:: Given entries ::

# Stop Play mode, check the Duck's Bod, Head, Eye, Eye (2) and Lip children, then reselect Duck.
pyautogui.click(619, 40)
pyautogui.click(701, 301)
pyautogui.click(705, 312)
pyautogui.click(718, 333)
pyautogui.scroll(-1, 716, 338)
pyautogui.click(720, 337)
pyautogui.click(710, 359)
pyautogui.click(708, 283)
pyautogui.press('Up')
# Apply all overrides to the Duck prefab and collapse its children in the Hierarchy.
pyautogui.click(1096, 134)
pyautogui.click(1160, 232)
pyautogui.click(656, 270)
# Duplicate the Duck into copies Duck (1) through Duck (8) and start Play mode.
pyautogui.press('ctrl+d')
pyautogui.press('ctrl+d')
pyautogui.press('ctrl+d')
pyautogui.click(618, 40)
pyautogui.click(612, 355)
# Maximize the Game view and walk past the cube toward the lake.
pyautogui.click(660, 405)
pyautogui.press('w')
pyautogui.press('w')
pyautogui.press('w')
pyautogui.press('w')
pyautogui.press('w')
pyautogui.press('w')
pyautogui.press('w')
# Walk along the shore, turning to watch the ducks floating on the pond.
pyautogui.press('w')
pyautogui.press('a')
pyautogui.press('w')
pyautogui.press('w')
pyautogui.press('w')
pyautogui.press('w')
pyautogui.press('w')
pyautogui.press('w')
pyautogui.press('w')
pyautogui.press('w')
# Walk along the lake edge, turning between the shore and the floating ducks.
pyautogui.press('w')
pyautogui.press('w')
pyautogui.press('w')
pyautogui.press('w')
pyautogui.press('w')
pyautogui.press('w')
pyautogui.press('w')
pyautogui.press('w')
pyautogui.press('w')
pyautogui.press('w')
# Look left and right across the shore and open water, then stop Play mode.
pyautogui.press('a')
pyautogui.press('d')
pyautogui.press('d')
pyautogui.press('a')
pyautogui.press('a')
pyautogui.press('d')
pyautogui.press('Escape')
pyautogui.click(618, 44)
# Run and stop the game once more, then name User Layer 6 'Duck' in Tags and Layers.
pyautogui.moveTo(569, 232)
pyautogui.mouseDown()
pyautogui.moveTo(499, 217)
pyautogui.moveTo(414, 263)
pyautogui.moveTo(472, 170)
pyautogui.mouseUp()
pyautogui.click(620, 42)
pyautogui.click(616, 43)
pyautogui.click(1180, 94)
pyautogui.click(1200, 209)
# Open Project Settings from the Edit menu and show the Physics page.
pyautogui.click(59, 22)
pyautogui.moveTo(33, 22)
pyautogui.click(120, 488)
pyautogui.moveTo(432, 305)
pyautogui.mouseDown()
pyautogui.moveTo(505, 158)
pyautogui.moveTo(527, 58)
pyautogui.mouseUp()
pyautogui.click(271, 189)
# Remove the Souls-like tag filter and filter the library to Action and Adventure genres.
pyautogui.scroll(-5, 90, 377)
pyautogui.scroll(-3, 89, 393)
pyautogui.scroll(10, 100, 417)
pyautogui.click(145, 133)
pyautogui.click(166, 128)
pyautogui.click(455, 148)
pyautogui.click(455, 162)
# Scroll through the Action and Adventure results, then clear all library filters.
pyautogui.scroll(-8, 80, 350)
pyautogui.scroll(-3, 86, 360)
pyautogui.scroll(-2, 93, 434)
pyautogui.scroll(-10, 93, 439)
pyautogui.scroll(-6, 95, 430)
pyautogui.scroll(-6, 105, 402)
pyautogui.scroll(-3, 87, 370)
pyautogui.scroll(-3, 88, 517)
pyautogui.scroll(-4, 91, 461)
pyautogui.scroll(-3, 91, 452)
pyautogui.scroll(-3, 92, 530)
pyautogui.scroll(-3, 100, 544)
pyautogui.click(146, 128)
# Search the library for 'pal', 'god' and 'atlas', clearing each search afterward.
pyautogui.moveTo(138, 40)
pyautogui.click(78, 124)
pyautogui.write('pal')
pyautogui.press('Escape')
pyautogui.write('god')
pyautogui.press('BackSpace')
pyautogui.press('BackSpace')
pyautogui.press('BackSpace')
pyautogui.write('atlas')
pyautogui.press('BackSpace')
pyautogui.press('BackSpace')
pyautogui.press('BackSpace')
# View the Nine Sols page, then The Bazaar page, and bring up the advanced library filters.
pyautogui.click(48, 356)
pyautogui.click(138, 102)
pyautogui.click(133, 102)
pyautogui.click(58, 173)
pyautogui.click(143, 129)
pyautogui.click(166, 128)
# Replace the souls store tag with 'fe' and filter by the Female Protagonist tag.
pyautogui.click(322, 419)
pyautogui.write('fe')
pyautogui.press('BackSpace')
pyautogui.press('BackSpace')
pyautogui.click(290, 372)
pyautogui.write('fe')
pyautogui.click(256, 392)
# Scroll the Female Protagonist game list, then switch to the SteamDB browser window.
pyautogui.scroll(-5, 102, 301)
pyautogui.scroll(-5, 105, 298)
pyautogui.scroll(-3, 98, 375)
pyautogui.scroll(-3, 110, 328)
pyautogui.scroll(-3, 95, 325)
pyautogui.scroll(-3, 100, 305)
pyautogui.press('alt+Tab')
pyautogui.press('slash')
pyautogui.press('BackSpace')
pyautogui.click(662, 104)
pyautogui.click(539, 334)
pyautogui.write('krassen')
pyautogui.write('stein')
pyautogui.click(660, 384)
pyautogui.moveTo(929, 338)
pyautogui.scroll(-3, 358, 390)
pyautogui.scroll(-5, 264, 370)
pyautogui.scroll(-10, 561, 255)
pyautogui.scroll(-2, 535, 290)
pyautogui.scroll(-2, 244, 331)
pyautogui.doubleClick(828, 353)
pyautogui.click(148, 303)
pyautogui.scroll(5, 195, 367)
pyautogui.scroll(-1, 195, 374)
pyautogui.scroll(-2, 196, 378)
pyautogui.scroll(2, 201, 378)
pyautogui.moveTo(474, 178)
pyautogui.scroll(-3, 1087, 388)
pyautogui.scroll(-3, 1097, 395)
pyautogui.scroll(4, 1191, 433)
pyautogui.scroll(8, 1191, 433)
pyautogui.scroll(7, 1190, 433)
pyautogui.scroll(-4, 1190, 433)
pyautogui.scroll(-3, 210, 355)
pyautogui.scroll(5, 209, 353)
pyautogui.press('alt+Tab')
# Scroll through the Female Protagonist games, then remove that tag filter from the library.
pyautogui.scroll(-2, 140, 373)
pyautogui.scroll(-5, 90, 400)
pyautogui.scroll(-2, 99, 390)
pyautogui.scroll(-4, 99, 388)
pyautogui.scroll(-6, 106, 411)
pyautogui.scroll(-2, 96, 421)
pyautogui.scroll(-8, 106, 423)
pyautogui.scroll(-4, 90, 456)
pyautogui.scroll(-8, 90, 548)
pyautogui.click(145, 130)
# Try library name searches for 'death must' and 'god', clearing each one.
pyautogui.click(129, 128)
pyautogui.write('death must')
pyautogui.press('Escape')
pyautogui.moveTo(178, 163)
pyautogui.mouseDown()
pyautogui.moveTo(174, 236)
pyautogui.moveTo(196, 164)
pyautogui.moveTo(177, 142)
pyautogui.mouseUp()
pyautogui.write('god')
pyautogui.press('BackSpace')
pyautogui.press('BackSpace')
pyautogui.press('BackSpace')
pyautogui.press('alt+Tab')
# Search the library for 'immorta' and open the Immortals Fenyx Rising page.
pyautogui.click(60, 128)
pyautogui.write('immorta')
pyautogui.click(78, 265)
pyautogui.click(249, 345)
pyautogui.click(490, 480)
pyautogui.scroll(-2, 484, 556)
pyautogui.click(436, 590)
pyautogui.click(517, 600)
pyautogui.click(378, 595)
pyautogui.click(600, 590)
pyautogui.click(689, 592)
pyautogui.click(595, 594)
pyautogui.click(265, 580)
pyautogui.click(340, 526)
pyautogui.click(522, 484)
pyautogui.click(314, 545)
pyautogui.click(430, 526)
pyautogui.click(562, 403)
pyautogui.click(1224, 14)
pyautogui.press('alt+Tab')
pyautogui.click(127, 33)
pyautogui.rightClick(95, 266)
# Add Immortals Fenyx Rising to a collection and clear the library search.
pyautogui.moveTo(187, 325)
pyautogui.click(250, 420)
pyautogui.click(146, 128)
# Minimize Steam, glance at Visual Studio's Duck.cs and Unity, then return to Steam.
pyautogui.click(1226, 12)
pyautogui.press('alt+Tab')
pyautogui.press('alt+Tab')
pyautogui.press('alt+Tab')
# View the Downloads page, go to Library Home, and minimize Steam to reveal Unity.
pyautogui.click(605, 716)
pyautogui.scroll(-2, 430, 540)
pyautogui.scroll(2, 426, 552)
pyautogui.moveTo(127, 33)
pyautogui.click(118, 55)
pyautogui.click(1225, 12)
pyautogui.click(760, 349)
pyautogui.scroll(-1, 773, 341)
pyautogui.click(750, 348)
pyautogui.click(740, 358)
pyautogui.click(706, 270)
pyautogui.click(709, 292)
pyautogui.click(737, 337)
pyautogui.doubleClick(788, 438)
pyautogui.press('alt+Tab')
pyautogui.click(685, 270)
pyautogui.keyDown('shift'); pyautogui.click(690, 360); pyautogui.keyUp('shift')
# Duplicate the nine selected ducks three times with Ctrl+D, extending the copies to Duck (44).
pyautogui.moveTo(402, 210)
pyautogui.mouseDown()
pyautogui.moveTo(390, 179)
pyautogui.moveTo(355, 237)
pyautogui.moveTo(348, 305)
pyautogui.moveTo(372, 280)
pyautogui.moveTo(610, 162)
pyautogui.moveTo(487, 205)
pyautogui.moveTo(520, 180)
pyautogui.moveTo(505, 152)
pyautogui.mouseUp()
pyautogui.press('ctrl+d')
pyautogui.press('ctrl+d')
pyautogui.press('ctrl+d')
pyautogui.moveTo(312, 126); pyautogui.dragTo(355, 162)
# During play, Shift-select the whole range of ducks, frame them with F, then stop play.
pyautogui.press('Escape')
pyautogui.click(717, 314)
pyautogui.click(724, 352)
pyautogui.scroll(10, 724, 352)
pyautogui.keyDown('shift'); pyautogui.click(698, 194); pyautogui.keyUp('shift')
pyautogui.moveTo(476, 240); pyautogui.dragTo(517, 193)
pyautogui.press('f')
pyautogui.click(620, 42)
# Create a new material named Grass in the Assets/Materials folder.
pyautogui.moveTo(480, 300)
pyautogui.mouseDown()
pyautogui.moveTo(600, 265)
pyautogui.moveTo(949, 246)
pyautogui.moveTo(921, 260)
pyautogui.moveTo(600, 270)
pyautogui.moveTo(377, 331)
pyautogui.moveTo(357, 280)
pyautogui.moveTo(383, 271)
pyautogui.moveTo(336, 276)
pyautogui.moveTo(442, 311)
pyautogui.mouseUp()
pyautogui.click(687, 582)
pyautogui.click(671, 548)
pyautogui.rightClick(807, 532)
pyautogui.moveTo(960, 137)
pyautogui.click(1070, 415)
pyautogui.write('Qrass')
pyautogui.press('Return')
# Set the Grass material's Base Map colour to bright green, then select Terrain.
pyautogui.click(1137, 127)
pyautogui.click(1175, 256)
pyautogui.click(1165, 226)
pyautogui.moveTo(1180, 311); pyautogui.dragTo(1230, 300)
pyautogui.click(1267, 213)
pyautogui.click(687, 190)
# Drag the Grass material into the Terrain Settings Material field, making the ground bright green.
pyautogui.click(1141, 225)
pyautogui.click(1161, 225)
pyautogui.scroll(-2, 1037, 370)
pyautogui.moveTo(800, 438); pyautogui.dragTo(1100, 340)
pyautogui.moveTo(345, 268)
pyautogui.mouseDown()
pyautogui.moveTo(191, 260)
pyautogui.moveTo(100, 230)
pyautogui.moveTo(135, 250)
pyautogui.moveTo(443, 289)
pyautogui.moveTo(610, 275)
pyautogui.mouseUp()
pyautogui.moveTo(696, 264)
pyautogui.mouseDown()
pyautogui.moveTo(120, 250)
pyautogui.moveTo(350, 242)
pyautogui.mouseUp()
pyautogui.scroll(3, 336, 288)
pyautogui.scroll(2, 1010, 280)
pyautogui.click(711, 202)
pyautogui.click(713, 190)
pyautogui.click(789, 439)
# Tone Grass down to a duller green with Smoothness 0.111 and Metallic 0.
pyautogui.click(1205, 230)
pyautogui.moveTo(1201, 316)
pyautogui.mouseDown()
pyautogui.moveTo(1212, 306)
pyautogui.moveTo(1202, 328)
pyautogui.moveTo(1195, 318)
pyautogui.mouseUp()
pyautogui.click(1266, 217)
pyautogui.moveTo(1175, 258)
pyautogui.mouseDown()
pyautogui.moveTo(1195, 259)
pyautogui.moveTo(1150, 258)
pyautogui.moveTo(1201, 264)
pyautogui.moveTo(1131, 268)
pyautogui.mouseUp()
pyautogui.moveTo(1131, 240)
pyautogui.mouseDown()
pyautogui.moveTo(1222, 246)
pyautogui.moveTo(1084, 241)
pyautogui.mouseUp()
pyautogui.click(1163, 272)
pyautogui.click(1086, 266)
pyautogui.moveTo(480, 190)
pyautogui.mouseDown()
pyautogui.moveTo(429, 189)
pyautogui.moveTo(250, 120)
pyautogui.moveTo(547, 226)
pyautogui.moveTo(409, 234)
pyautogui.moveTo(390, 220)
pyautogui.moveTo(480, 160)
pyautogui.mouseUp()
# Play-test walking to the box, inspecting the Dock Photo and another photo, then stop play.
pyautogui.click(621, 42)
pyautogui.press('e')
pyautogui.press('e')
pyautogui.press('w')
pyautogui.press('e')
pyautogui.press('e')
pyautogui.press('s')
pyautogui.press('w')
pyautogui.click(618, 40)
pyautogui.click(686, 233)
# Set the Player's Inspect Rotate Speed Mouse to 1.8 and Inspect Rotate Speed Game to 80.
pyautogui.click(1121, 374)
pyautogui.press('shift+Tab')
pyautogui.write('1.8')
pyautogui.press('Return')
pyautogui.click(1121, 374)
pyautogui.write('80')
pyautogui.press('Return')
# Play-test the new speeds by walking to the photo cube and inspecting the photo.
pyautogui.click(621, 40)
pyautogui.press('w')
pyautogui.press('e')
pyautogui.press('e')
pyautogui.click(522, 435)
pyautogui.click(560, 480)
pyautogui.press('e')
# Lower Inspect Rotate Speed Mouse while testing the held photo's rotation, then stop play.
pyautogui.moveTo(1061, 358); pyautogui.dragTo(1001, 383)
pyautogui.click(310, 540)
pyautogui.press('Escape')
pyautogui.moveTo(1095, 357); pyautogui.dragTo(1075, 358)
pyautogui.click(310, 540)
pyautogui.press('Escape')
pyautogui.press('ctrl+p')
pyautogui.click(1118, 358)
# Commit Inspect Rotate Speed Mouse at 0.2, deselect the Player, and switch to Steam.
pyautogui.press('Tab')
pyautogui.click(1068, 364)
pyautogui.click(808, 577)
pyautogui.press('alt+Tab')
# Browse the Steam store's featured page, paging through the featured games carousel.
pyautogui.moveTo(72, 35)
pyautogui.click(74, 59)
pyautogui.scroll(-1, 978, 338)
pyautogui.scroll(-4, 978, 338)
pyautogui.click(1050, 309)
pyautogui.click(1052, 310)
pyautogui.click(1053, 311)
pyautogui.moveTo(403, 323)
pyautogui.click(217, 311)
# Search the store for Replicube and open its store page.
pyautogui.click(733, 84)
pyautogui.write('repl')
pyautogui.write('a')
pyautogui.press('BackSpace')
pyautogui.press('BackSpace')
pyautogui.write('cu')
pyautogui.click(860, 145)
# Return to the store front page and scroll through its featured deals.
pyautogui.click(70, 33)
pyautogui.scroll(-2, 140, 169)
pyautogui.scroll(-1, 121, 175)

:::

_Try it_
Working through the records above, copy each line in which "along" is found.

_Expected output_
# Walk along the shore, turning to watch the ducks floating on the pond.
# Walk along the lake edge, turning between the shore and the floating ducks.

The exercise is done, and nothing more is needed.